To “learn the terminal” means to study the Bourne Shell programming language, so you learn it the same way you learn any other programming language. This comes down to understanding how the lexer and parser works, then the semantics for things like how to assign and use variables, how to construct procedures, and how to do conditional branch execution. Then you learn the “standard libraries,” which for the Linux terminal means learning how to use commands such as find, grep, sed, awk, and so on.
Do you understand how the shell does lexing, that is, breaking up a command into tokens? For example, the command:
echo *|grep '\.txt$'>text-files.csv 2>&1&
Is broken down into the following tokens:
echo
*
|
grep
'.txt$'
>
text-files.csv
2>
&1
&
If you already know that much, you are ready to start learning about conditionals and control flow.
@ramin_hal9001 2>&1 makes it also go to stdout, but I have absolutely no idea what that combo of symbols actually means, I just know I've seen that specific combo before to make it do both. The last &, if I remember right, makes it release control of the terminal
@ramin_hal9001 "Regular expression" - Regex! I first saw that way back when I was figuring out.. tasker, I think it's called, on Android. I was unsuccessful in understanding it much then, but I've got a better grasp of it now... I think/assume.
Glob - didn't know the word for it, but that one I know.
file* would match names beginning with file, so files, filed, filepile, but not thatfile, yeah?
@hellomiakoda@hellomiakoda thanks, I have a pretty good idea of where you should start learning, but I’ll have to search around a bit for some resources you can use.
Without going into too much detail, let me just breifly explain the example I wrote above. First of all, it is basically a useless command so I would not recommend using it, I just wanted an example that would show how lexing works.

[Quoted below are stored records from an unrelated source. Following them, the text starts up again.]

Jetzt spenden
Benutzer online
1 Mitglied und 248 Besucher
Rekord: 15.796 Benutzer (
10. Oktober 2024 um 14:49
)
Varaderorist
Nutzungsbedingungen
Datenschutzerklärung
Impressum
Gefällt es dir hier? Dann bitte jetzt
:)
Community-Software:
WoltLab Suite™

Yes the echo will take it’s arguments and print them. The * character is a special token called a “glob pattern” that tells the shell to substitute that token with whatever the “glob” pattern matches in the current directory, lists of files being separated by spaces. So that will simply lists all of the files that match * (basically all files that do not start with dot) in the current directory, then creates a huge string which each file name separated by spaces, then dumps that string to it’s output pipe.
You are right about the pipe.
The 2>&1 command is called a “redirect,” in this example it means to join the STDERR stream, which has integer code 2, to the STDOUT stream, which has integer code 1. This would make it so that error messages are also pushed to the input of the next process in the pipe, which usually you would not want to do unless you want a log of the result of the left side of the pipe. The 0> syntax indicates the STDIN stream (input stream, taken from the left of the pipeline) which can also be written as just <, the 1> syntax indicates STDOUT which can also be written as just >. You can also specify a file instead of a stream integer ID, so >text.csv says the STDOUT stream should write to a file rather than some other stream.
The grep command searches it’s input stream for a “regular expression”, this is a very different kind of string pattern from the “glob expressions” (for example *.txt) that the shell uses. Regular expressions are more powerful than glob expressions. You can search Wikipedia for these terms, the articles there will give you a good sense of how each are used. Grep is also a line-based protocol, so it breaks it’s input into lines and only outputs the line if it matches the “regular expression”.
The “grep” works on lines of text, and since echo creates only one line of text containing all the file names, grep will either print everything or nothing depending on whether the final file matched ends in “.txt“.